[GIVEN RECORDS — start]

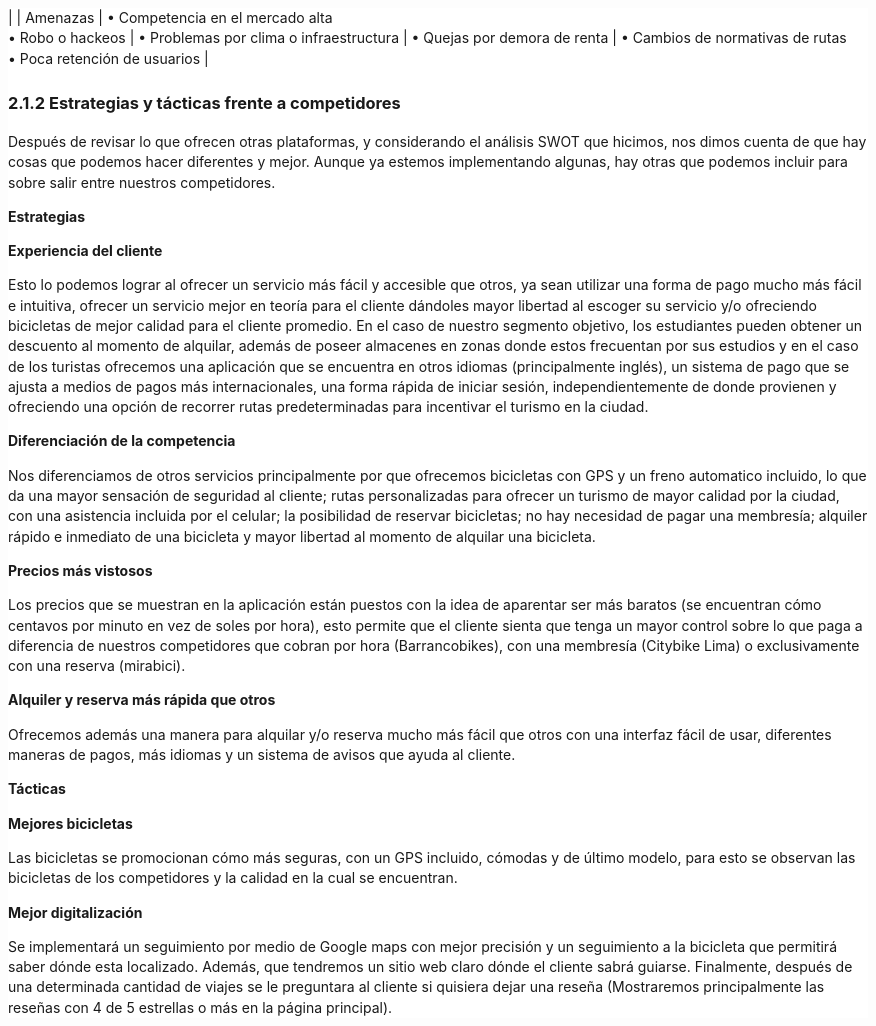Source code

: |  | Amenazas | • Competencia en el mercado alta<br>• Robo o hackeos | • Problemas por clima o infraestructura | • Quejas por demora de renta | • Cambios de normativas de rutas <br>• Poca retención de usuarios |

### 2.1.2 Estrategias y tácticas frente a competidores
Después de revisar lo que ofrecen otras plataformas, y considerando el análisis SWOT que hicimos, nos dimos cuenta de que hay cosas que podemos hacer diferentes y mejor. Aunque ya estemos implementando algunas, hay otras que podemos incluir para sobre salir entre nuestros competidores.

**Estrategias**

**Experiencia del cliente**

Esto lo podemos lograr al ofrecer un servicio más fácil y accesible que otros, ya sean utilizar una forma de pago mucho más fácil e intuitiva, ofrecer un servicio mejor en teoría para el cliente dándoles mayor libertad al escoger su servicio y/o ofreciendo bicicletas de mejor calidad para el cliente promedio. En el caso de nuestro segmento objetivo, los estudiantes pueden obtener un descuento al momento de alquilar, además de poseer almacenes en zonas donde estos frecuentan por sus estudios y en el caso de los turistas ofrecemos una aplicación que se encuentra en otros idiomas (principalmente inglés), un sistema de pago que se ajusta a medios de pagos más internacionales, una forma rápida de iniciar sesión, independientemente de donde provienen y ofreciendo una opción de recorrer rutas predeterminadas para incentivar el turismo en la ciudad.

**Diferenciación de la competencia**

Nos diferenciamos de otros servicios principalmente por que ofrecemos bicicletas con GPS y un freno automatico incluido, lo que da una mayor sensación de seguridad al cliente; rutas personalizadas para ofrecer un turismo de mayor calidad por la ciudad, con una asistencia incluida por el celular; la posibilidad de reservar bicicletas; no hay necesidad de pagar una membresía; alquiler rápido e inmediato de una bicicleta y mayor libertad al momento de alquilar una bicicleta.

**Precios más vistosos**

Los precios que se muestran en la aplicación están puestos con la idea de aparentar ser más baratos (se encuentran cómo centavos por minuto en vez de soles por hora), esto permite que el cliente sienta que tenga un mayor control sobre lo que paga a diferencia de nuestros competidores que cobran por hora (Barrancobikes), con una membresía (Citybike Lima) o exclusivamente con una reserva (mirabici).

**Alquiler y reserva más rápida que otros**

Ofrecemos además una manera para alquilar y/o reserva mucho más fácil que otros con una interfaz fácil de usar, diferentes maneras de pagos, más idiomas y un sistema de avisos que ayuda al cliente.

**Tácticas**

**Mejores bicicletas**

Las bicicletas se promocionan cómo más seguras, con un GPS incluido, cómodas y de último modelo, para esto se observan las bicicletas de los competidores y la calidad en la cual se encuentran.

**Mejor digitalización**

Se implementará un seguimiento por medio de Google maps con mejor precisión y un seguimiento a la bicicleta que permitirá saber dónde esta localizado. Además, que tendremos un sitio web claro dónde el cliente sabrá guiarse. Finalmente, después de una determinada cantidad de viajes se le preguntara al cliente si quisiera dejar una reseña (Mostraremos principalmente las reseñas con 4 de 5 estrellas o más en la página principal).
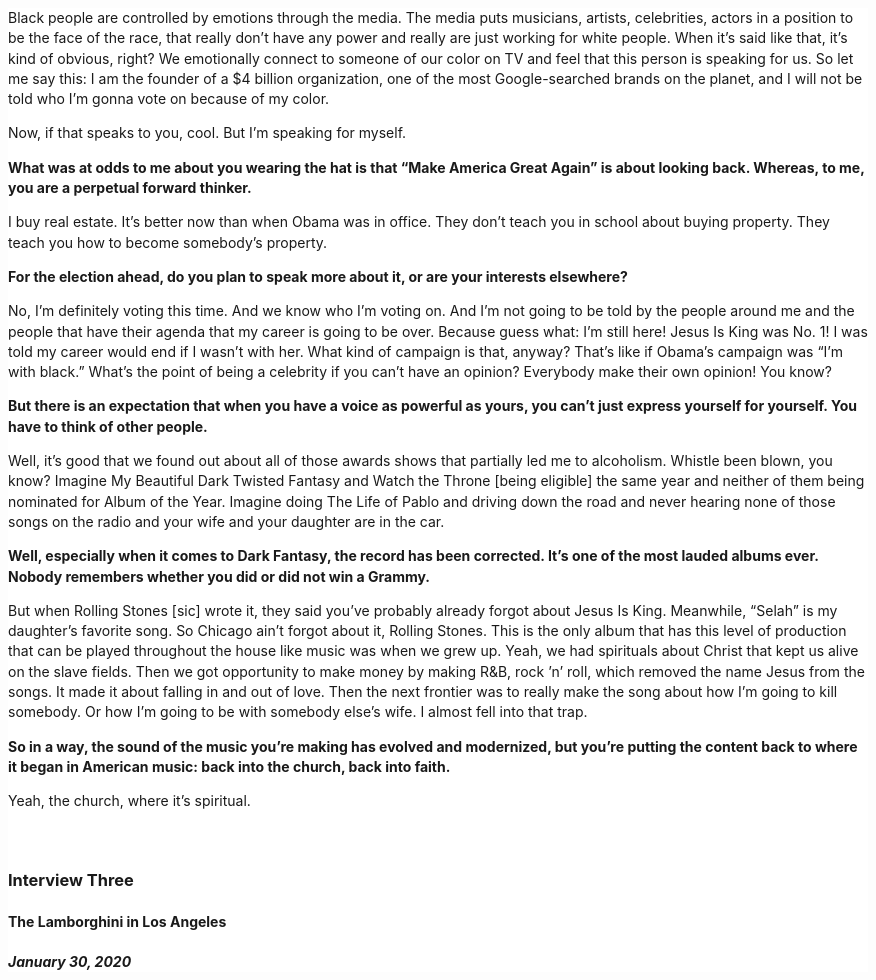 Black people are controlled by emotions through the media. The media puts musicians, artists, celebrities, actors in a position to be the face of the race, that really don’t have any power and really are just working for white people. When it’s said like that, it’s kind of obvious, right? We emotionally connect to someone of our color on TV and feel that this person is speaking for us. So let me say this: I am the founder of a $4 billion organization, one of the most Google-searched brands on the planet, and I will not be told who I’m gonna vote on because of my color.

Now, if that speaks to you, cool. But I’m speaking for myself.

**What was at odds to me about you wearing the hat is that “Make America Great Again” is about looking back. Whereas, to me, you are a perpetual forward thinker.**

I buy real estate. It’s better now than when Obama was in office. They don’t teach you in school about buying property. They teach you how to become somebody’s property.

**For the election ahead, do you plan to speak more about it, or are your interests elsewhere?**

No, I’m definitely voting this time. And we know who I’m voting on. And I’m not going to be told by the people around me and the people that have their agenda that my career is going to be over. Because guess what: I’m still here! Jesus Is King was No. 1! I was told my career would end if I wasn’t with her. What kind of campaign is that, anyway? That’s like if Obama’s campaign was “I’m with black.” What’s the point of being a celebrity if you can’t have an opinion? Everybody make their own opinion! You know?

**But there is an expectation that when you have a voice as powerful as yours, you can’t just express yourself for yourself. You have to think of other people.**

Well, it’s good that we found out about all of those awards shows that partially led me to alcoholism. Whistle been blown, you know? Imagine My Beautiful Dark Twisted Fantasy and Watch the Throne [being eligible] the same year and neither of them being nominated for Album of the Year. Imagine doing The Life of Pablo and driving down the road and never hearing none of those songs on the radio and your wife and your daughter are in the car.

**Well, especially when it comes to Dark Fantasy, the record has been corrected. It’s one of the most lauded albums ever. Nobody remembers whether you did or did not win a Grammy.**

But when Rolling Stones [sic] wrote it, they said you’ve probably already forgot about Jesus Is King. Meanwhile, “Selah” is my daughter’s favorite song. So Chicago ain’t forgot about it, Rolling Stones. This is the only album that has this level of production that can be played throughout the house like music was when we grew up. Yeah, we had spirituals about Christ that kept us alive on the slave fields. Then we got opportunity to make money by making R&B, rock ’n’ roll, which removed the name Jesus from the songs. It made it about falling in and out of love. Then the next frontier was to really make the song about how I’m going to kill somebody. Or how I’m going to be with somebody else’s wife. I almost fell into that trap.

**So in a way, the sound of the music you’re making has evolved and modernized, but you’re putting the content back to where it began in American music: back into the church, back into faith.**

Yeah, the church, where it’s spiritual.

<br>

### Interview Three

#### The Lamborghini in Los Angeles

##### January 30, 2020
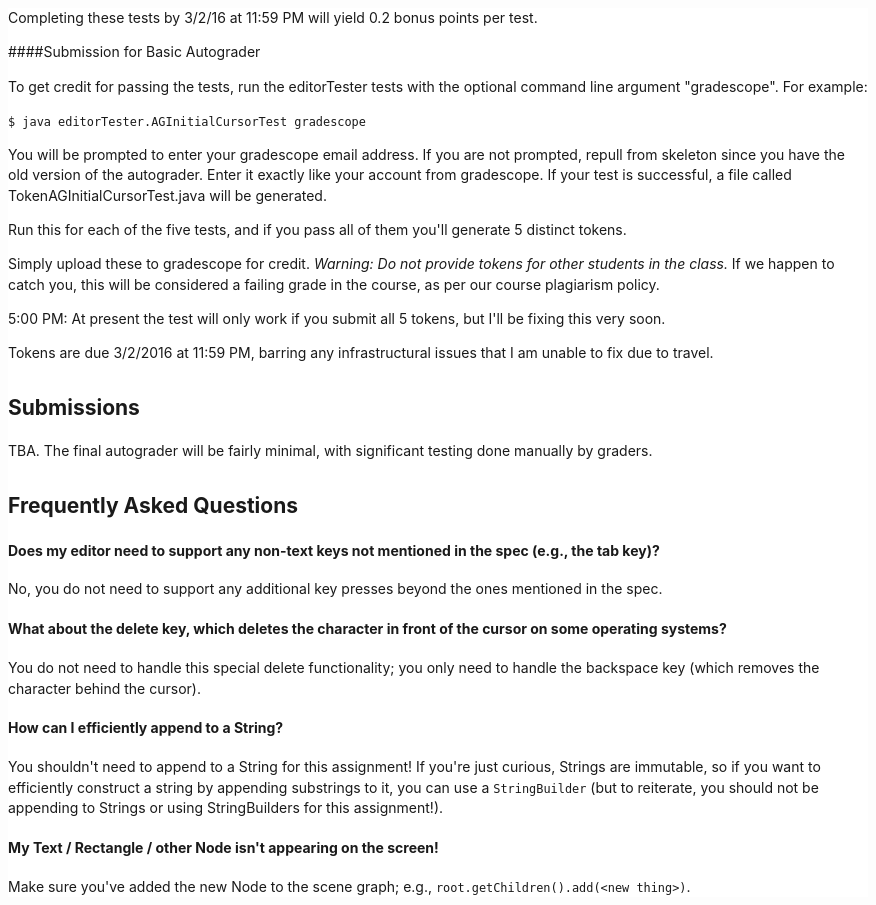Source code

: Completing these tests by 3/2/16 at 11:59 PM will yield 0.2 bonus points per test. 

####Submission for Basic Autograder

To get credit for passing the tests, run the editorTester tests with the optional command line argument "gradescope". For example:

    $ java editorTester.AGInitialCursorTest gradescope

You will be prompted to enter your gradescope email address. If you are not prompted, repull from skeleton since you have the old version of the autograder. Enter it exactly like your account from gradescope. If your test is successful, a file called TokenAGInitialCursorTest.java will be generated.

Run this for each of the five tests, and if you pass all of them you'll generate 5 distinct tokens.

Simply upload these to gradescope for credit. *Warning: Do not provide tokens for other students in the class.* If we happen to catch you, this will be considered a failing grade in the course, as per our course plagiarism policy.

5:00 PM: At present the test will only work if you submit all 5 tokens, but I'll be fixing this very soon.

Tokens are due 3/2/2016 at 11:59 PM, barring any infrastructural issues that I am unable to fix due to travel. 

Submissions
-----------------

TBA. The final autograder will be fairly minimal, with significant testing done manually by graders.

Frequently Asked Questions
-----------------

#### Does my editor need to support any non-text keys not mentioned in the spec (e.g., the tab key)?

No, you do not need to support any additional key presses beyond the ones mentioned in the spec.

#### What about the delete key, which deletes the character in front of the cursor on some operating systems?

You do not need to handle this special delete functionality; you only need to handle the backspace key (which removes the character behind the cursor).

#### How can I efficiently append to a String?

You shouldn't need to append to a String for this assignment!  If you're just curious, Strings are immutable, so if you want to efficiently construct a string by appending substrings to it, you can use a `StringBuilder` (but to reiterate, you should not be appending to Strings or using StringBuilders for this assignment!).

#### My Text / Rectangle / other Node isn't appearing on the screen!

Make sure you've added the new Node to the scene graph; e.g., `root.getChildren().add(<new thing>)`.
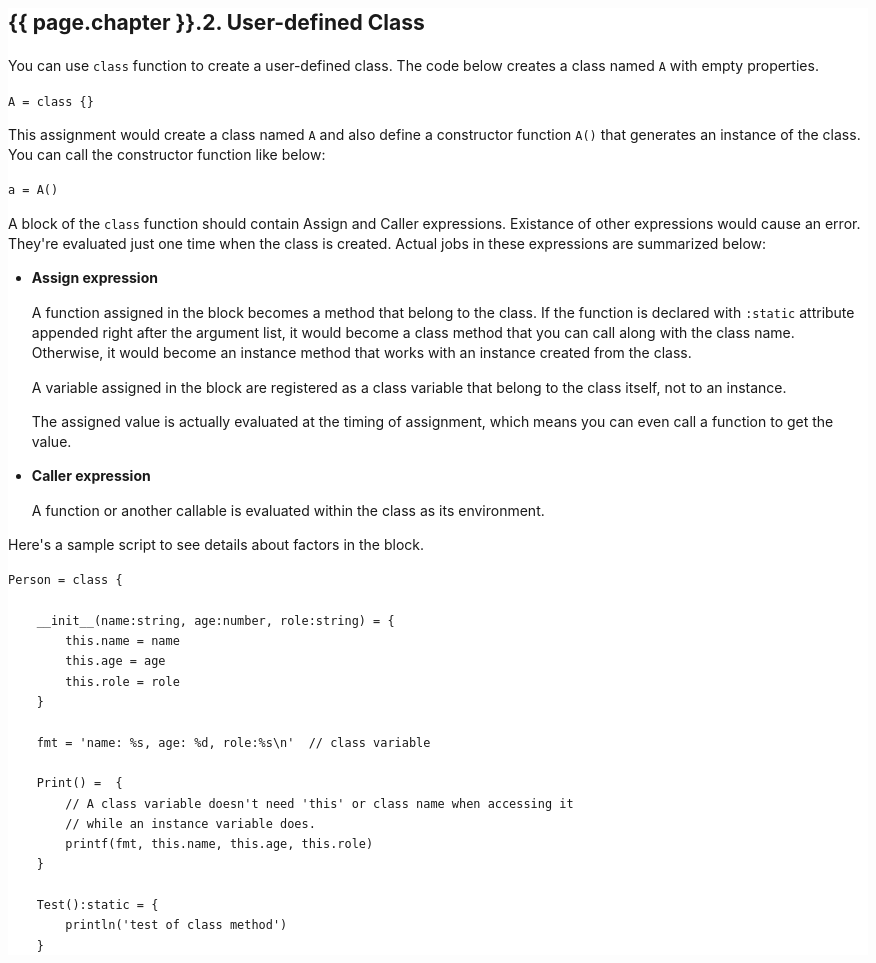 
## {{ page.chapter }}.2. User-defined Class

You can use `class` function to create a user-defined class.
The code below creates a class named `A` with empty properties.

    A = class {}

This assignment would create a class named `A`
and also define a constructor function `A()` that generates an instance of the class.
You can call the constructor function like below:

    a = A()

A block of the `class` function should contain Assign and Caller expressions.
Existance of other expressions would cause an error.
They're evaluated just one time when the class is created.
Actual jobs in these expressions are summarized below:

* **Assign expression**

  A function assigned in the block becomes a method that belong to the class.
  If the function is declared with `:static` attribute appended right after the argument list,
  it would become a class method that you can call along with the class name.
  Otherwise, it would become an instance method that works with an instance
  created from the class.

  A variable assigned in the block are registered as a class variable
  that belong to the class itself, not to an instance.

  The assigned value is actually evaluated at the timing of assignment,
  which means you can even call a function to get the value.

* **Caller expression**

  A function or another callable is evaluated within the class as its environment.

Here's a sample script to see details about factors in the block.

    Person = class {
        
        __init__(name:string, age:number, role:string) = {
            this.name = name
            this.age = age
            this.role = role
        }
        
        fmt = 'name: %s, age: %d, role:%s\n'  // class variable
        
        Print() =  {
            // A class variable doesn't need 'this' or class name when accessing it
            // while an instance variable does.
            printf(fmt, this.name, this.age, this.role)
        }
        
        Test():static = {
            println('test of class method')
        }
        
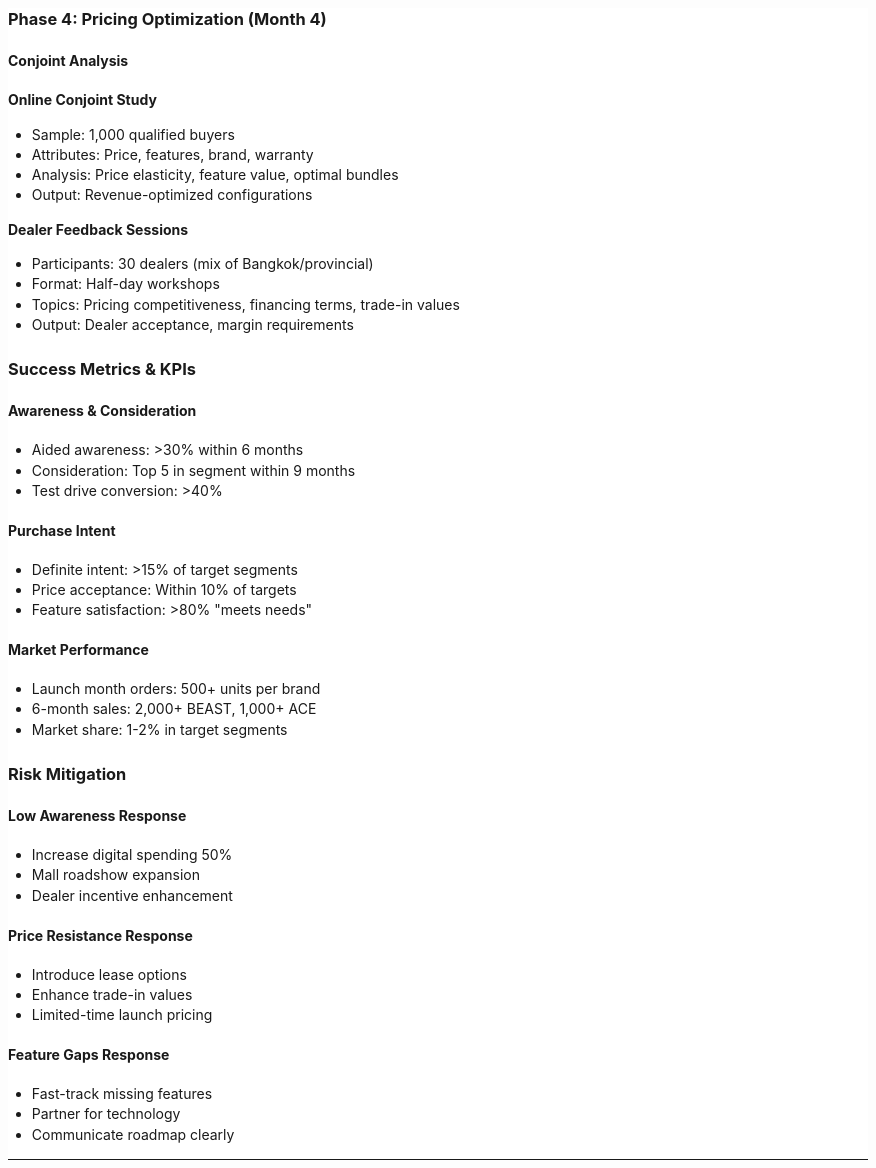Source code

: ### Phase 4: Pricing Optimization (Month 4)

#### Conjoint Analysis
**Online Conjoint Study**
- Sample: 1,000 qualified buyers
- Attributes: Price, features, brand, warranty
- Analysis: Price elasticity, feature value, optimal bundles
- Output: Revenue-optimized configurations

**Dealer Feedback Sessions**
- Participants: 30 dealers (mix of Bangkok/provincial)
- Format: Half-day workshops
- Topics: Pricing competitiveness, financing terms, trade-in values
- Output: Dealer acceptance, margin requirements

### Success Metrics & KPIs

#### Awareness & Consideration
- Aided awareness: >30% within 6 months
- Consideration: Top 5 in segment within 9 months
- Test drive conversion: >40%

#### Purchase Intent
- Definite intent: >15% of target segments
- Price acceptance: Within 10% of targets
- Feature satisfaction: >80% "meets needs"

#### Market Performance
- Launch month orders: 500+ units per brand
- 6-month sales: 2,000+ BEAST, 1,000+ ACE
- Market share: 1-2% in target segments

### Risk Mitigation

#### Low Awareness Response
- Increase digital spending 50%
- Mall roadshow expansion
- Dealer incentive enhancement

#### Price Resistance Response
- Introduce lease options
- Enhance trade-in values
- Limited-time launch pricing

#### Feature Gaps Response
- Fast-track missing features
- Partner for technology
- Communicate roadmap clearly

---

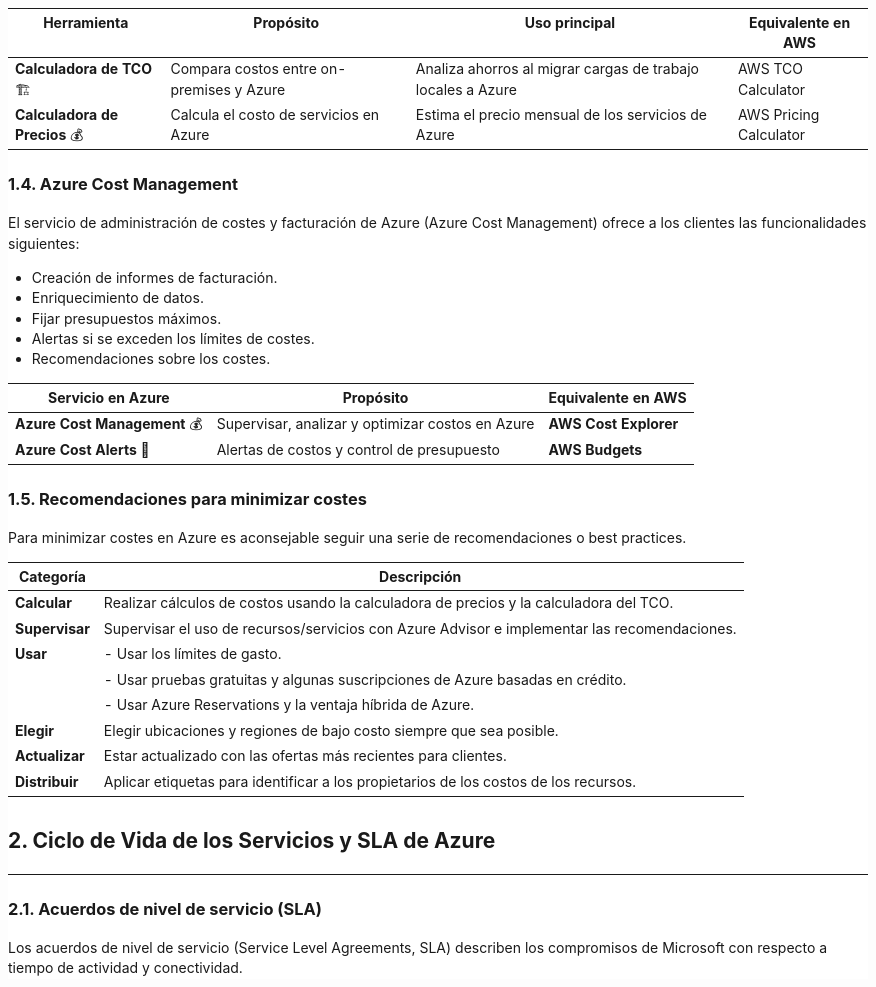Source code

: | Herramienta                 | Propósito                                     | Uso principal                                                | Equivalente en AWS |
|-----------------------------|-----------------------------------------------|--------------------------------------------------------------|---------------------|
| **Calculadora de TCO** 🏗️    | Compara costos entre on-premises y Azure     | Analiza ahorros al migrar cargas de trabajo locales a Azure  | AWS TCO Calculator |
| **Calculadora de Precios** 💰 | Calcula el costo de servicios en Azure       | Estima el precio mensual de los servicios de Azure           | AWS Pricing Calculator |

### **1.4. Azure Cost Management**

El servicio de administración de costes y facturación de Azure (Azure Cost Management) ofrece a los clientes las funcionalidades siguientes:

* Creación de informes de facturación.
* Enriquecimiento de datos.
* Fijar presupuestos máximos.
* Alertas si se exceden los límites de costes.
* Recomendaciones sobre los costes.

| Servicio en Azure             | Propósito                                             | Equivalente en AWS   |
|-------------------------------|------------------------------------------------------|----------------------|
| **Azure Cost Management** 💰   | Supervisar, analizar y optimizar costos en Azure   | **AWS Cost Explorer** |
| **Azure Cost Alerts** 🚨       | Alertas de costos y control de presupuesto         | **AWS Budgets**      |

### **1.5. Recomendaciones para minimizar costes**

Para minimizar costes en Azure es aconsejable seguir una serie de recomendaciones o best practices.


| **Categoría**    | **Descripción** |
|-----------------|--------------------------------------------------------------|
| **Calcular**    | Realizar cálculos de costos usando la calculadora de precios y la calculadora del TCO. |
| **Supervisar**  | Supervisar el uso de recursos/servicios con Azure Advisor e implementar las recomendaciones. |
| **Usar**        | - Usar los límites de gasto.  |
|                 | - Usar pruebas gratuitas y algunas suscripciones de Azure basadas en crédito.  |
|                 | - Usar Azure Reservations y la ventaja híbrida de Azure.  |
| **Elegir**      | Elegir ubicaciones y regiones de bajo costo siempre que sea posible. |
| **Actualizar**  | Estar actualizado con las ofertas más recientes para clientes. |
| **Distribuir**  | Aplicar etiquetas para identificar a los propietarios de los costos de los recursos. |

## 2. Ciclo de Vida de los Servicios y SLA de Azure
---

### **2.1. Acuerdos de nivel de servicio (SLA)**

Los acuerdos de nivel de servicio (Service Level Agreements, SLA) describen los compromisos de Microsoft con respecto a tiempo de actividad y conectividad.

[GIVEN RECORDS — finish]

== WHAT THE EXERCISE ASKS ==
Pull out every line in the items above that contains the string "entre", and list them one per line.

== OUTPUT OF THE EXERCISE ==
Después de revisar lo que ofrecen otras plataformas, y considerando el análisis SWOT que hicimos, nos dimos cuenta de que hay cosas que podemos hacer diferentes y mejor. Aunque ya estemos implementando algunas, hay otras que podemos incluir para sobre salir entre nuestros competidores.
| **Calculadora de TCO** 🏗️    | Compara costos entre on-premises y Azure     | Analiza ahorros al migrar cargas de trabajo locales a Azure  | AWS TCO Calculator |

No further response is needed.